For the following system, $$\dot{x_1} = 3(x_1-x_2) \\ \dot{x_2} = x_1(k-2-x_3) \\ \dot{x_3}=x_1x_3$$ I want to determine its equilibrium points together with their stability.
By the third equation I get $x_1=0$ or $x_3 = 0$. If $x_1 =0$ then $x_2=0$ so that I found an equilibrium point $(0,0,0)$ as $x_1=x_2$ by the first equation. However, if $x_3=0$ then $x$ can be anything unless $(b-1-x_3)=0$ which means that $b=1$. So that if $b \neq 1$, I find equilibrium points $(x_1,x_2,0)=(x_1,x_1,0)$ where $x_1 \neq 0$ which looks unusual.

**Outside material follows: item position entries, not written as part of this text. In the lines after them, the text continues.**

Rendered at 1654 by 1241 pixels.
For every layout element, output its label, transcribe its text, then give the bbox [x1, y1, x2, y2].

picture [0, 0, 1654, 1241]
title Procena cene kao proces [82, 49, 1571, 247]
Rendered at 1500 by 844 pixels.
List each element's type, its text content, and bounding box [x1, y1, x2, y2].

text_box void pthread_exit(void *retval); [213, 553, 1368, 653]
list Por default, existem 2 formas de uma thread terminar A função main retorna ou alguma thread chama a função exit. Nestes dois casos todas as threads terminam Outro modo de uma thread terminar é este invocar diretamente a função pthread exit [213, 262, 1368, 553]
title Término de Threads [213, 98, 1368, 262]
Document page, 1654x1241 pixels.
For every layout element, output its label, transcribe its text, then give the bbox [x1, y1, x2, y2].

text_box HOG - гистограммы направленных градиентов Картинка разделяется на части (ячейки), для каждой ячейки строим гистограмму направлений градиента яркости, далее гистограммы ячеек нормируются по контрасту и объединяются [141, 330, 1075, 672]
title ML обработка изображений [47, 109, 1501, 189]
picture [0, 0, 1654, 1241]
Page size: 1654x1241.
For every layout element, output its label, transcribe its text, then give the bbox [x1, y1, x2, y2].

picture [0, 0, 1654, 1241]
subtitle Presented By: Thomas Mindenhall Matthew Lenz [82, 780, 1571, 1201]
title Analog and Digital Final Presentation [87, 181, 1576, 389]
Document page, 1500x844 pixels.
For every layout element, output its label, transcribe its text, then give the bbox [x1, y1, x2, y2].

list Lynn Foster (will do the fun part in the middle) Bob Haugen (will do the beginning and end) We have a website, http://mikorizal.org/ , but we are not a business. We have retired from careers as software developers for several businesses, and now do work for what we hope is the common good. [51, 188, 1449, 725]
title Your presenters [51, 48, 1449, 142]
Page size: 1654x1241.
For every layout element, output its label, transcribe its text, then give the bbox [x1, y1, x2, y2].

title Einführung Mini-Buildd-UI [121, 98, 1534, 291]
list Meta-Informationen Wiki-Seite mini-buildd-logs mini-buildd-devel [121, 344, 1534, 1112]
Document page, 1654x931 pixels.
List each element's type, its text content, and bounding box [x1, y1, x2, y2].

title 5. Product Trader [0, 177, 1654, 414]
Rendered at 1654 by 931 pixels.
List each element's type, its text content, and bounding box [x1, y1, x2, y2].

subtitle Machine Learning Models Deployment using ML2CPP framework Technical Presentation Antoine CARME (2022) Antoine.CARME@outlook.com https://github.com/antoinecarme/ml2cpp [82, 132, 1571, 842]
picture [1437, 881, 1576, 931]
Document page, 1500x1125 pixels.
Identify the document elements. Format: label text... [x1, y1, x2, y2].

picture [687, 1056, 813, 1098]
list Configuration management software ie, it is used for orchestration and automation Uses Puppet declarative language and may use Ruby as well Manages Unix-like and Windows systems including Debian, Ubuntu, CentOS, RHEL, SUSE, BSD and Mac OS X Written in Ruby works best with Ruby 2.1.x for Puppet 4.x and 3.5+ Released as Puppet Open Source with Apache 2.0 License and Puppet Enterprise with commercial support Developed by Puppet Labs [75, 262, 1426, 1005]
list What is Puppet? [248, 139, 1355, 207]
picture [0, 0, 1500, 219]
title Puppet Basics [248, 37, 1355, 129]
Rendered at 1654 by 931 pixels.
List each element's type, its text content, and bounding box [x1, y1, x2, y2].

How can I find the equilibrium points of this system?
From $\dot{x}_3 = x_1x_3$ we have that either $x_1=0$ or $x_3=0$. Let us start with $x_1=0$. Then from $\dot{x}_1=3(x_1-x_2)$ we conclude $x_2=0$. For $x_1=0$ we have $\dot{x}_2=0$, and thus we obtain the equilibrium set $\left\{x: x_1=x_2=0, \ x_3\in \mathbb{R}\right\}$. Any point on this line is an equilibrium.
Next, consider $x_3=0$. From the equation for $\dot{x}_1$ we have $x_1=x_2$, and if $x_1=0$ we have the origin that belongs to the equilibrium set we have already found. Let us consider $x_1\ne 0$ to check if there is something else besides that line.
From the equation for $\dot{x}_2$ we conclude that the only solution satisfying $x_3=0$ and $x_1\ne 0$ is when $k=2$ that yields $x_1\in\mathbb{R}$.
To summarize, you have the equilibrium set (line) $\left\{x: x_1=x_2=0, \ x_3\in \mathbb{R}\right\}$. And for $k=2$ you have additionally the equilibrium set $\{x:x_1\in \mathbb{R}, x_2=x_1, x_3=0\}$ that is another line.